__Provided text__:
16.4. Relationship of the Parties. Kustom360 and Reseller are acting hereunder as independent contractors, and under no circumstances will any of the employees of one Party be deemed the employees of the other for any purpose. This Agreement will not be construed as authority for either Party to act for the other Party in any agency or other capacity, or to make commitments of any kind for the account of or on behalf of the other except to the extent and for the purposes provided for herein.
16.5. Damage Limitation. Other than Kustom360’s claims for Reseller’s breach of provisions regarding Kustom360 Marks, Confidential Information, and proprietary rights, neither Party shall be liable to the other for any indirect, incidental, or consequential damages, including but not limited to, loss of profits, loss of business opportunities or loss of business investment.
16.6. Legal Compliance.
16.6.1. Reseller shall comply with all laws, rules and regulations issued by any governmental entity having jurisdiction over it.
16.6.2. Reseller shall take no steps and have no understanding, written or verbal, to encourage, arrange, pay or receive any payment or consideration: (a) which involves any illegal purpose, or (b) which, whether legal or illegal, involves government officials or employees, political candidates or parties or (c) which consists of kickbacks or bribes.

__Records__:

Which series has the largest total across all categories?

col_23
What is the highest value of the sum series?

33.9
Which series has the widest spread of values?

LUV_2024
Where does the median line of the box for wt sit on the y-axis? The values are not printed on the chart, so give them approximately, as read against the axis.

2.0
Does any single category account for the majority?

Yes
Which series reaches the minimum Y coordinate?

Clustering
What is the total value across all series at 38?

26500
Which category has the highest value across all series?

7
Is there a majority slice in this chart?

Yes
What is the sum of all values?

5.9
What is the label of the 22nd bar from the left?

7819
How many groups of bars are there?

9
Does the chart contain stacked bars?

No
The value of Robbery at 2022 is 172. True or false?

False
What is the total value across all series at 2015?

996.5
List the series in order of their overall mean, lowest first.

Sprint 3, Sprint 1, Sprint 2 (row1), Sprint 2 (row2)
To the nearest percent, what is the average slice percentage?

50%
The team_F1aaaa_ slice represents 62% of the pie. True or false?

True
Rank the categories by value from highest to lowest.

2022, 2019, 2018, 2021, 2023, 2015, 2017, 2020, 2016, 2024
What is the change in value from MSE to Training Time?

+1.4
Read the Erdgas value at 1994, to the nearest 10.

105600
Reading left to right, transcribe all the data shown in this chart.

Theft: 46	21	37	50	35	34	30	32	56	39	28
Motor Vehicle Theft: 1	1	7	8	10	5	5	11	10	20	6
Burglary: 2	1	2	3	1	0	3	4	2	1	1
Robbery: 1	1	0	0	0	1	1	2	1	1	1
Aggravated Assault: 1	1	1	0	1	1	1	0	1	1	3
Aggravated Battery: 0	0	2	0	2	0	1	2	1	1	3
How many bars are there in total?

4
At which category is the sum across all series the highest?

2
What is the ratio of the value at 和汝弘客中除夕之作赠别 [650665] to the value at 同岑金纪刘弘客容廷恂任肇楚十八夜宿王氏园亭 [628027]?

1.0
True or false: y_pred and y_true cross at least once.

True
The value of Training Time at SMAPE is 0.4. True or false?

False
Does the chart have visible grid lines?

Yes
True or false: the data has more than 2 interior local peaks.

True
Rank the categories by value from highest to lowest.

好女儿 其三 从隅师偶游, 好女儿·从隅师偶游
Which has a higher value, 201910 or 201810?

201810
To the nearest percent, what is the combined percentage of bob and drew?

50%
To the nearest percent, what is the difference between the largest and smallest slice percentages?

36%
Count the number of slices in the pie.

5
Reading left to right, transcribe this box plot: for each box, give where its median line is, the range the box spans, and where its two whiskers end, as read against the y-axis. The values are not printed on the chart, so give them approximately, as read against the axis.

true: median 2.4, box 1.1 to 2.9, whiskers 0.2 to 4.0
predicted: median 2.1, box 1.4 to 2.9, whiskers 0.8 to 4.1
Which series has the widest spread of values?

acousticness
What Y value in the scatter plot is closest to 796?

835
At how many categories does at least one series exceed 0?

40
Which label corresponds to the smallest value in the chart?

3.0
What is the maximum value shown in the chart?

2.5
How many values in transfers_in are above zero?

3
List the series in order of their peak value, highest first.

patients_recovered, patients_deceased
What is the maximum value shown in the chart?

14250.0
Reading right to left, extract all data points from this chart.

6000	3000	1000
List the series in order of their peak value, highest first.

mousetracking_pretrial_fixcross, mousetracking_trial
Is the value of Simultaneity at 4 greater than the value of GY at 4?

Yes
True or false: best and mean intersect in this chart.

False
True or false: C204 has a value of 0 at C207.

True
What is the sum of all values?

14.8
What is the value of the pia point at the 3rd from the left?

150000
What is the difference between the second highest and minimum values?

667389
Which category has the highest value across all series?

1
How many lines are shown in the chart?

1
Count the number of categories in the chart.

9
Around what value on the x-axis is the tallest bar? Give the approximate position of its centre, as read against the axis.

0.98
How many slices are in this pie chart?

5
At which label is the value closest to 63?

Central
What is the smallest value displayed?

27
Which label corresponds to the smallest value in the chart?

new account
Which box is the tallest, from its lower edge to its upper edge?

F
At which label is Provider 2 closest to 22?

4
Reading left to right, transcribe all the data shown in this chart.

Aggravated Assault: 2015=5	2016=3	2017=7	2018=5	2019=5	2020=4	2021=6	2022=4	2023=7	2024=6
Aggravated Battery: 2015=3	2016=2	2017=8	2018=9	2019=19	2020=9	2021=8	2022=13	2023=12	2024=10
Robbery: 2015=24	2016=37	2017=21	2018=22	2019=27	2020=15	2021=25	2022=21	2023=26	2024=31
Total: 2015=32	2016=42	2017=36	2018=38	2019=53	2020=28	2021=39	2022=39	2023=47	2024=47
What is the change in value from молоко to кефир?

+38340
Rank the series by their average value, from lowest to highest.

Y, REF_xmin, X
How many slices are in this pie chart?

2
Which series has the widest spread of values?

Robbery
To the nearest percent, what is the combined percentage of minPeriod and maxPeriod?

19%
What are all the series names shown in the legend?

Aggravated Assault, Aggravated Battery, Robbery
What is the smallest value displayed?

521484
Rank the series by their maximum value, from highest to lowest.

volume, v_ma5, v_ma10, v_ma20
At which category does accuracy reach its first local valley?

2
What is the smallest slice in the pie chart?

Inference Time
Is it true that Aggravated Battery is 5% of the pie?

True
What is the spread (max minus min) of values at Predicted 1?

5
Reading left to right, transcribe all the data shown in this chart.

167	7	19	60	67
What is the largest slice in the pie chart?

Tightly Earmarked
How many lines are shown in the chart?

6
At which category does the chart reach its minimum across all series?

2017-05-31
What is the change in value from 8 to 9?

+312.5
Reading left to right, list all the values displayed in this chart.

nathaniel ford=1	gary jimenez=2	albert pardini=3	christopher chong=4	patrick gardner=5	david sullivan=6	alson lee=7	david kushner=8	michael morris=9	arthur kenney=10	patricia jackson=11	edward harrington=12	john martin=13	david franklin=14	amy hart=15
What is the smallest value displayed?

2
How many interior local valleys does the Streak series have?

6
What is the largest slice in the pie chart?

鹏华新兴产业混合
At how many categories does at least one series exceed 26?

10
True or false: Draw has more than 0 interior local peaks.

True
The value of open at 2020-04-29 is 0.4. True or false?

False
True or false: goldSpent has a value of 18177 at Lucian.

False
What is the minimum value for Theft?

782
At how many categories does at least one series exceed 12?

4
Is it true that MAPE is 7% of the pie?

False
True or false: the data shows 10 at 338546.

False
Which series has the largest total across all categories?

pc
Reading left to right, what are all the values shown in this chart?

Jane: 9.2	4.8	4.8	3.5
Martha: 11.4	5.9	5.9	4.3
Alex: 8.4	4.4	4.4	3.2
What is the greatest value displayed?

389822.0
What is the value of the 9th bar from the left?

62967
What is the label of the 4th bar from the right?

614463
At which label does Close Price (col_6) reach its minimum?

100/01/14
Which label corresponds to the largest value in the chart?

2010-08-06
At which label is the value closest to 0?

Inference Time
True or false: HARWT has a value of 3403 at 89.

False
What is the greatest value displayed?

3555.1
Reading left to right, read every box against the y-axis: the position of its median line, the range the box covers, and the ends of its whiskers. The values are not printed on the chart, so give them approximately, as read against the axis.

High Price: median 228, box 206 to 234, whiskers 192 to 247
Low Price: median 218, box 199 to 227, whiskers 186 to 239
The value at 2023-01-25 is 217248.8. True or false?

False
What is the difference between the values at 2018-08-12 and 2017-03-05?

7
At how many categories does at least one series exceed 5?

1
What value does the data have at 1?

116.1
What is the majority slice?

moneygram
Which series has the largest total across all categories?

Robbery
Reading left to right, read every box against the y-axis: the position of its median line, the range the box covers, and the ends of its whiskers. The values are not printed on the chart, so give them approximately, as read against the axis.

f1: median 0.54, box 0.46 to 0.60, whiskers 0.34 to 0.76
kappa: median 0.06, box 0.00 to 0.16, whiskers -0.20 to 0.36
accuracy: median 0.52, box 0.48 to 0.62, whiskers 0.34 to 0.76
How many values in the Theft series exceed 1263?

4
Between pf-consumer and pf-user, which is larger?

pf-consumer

__What the task asks__: Reproduce the reseller agreement excerpt word for word, from start to finish. The entries are unrelated to the contract text and stand apart from it.

__Response to the task__:
16.4. Relationship of the Parties. Kustom360 and Reseller are acting hereunder as independent contractors, and under no circumstances will any of the employees of one Party be deemed the employees of the other for any purpose. This Agreement will not be construed as authority for either Party to act for the other Party in any agency or other capacity, or to make commitments of any kind for the account of or on behalf of the other except to the extent and for the purposes provided for herein.
16.5. Damage Limitation. Other than Kustom360’s claims for Reseller’s breach of provisions regarding Kustom360 Marks, Confidential Information, and proprietary rights, neither Party shall be liable to the other for any indirect, incidental, or consequential damages, including but not limited to, loss of profits, loss of business opportunities or loss of business investment.
16.6. Legal Compliance.
16.6.1. Reseller shall comply with all laws, rules and regulations issued by any governmental entity having jurisdiction over it.
16.6.2. Reseller shall take no steps and have no understanding, written or verbal, to encourage, arrange, pay or receive any payment or consideration: (a) which involves any illegal purpose, or (b) which, whether legal or illegal, involves government officials or employees, political candidates or parties or (c) which consists of kickbacks or bribes.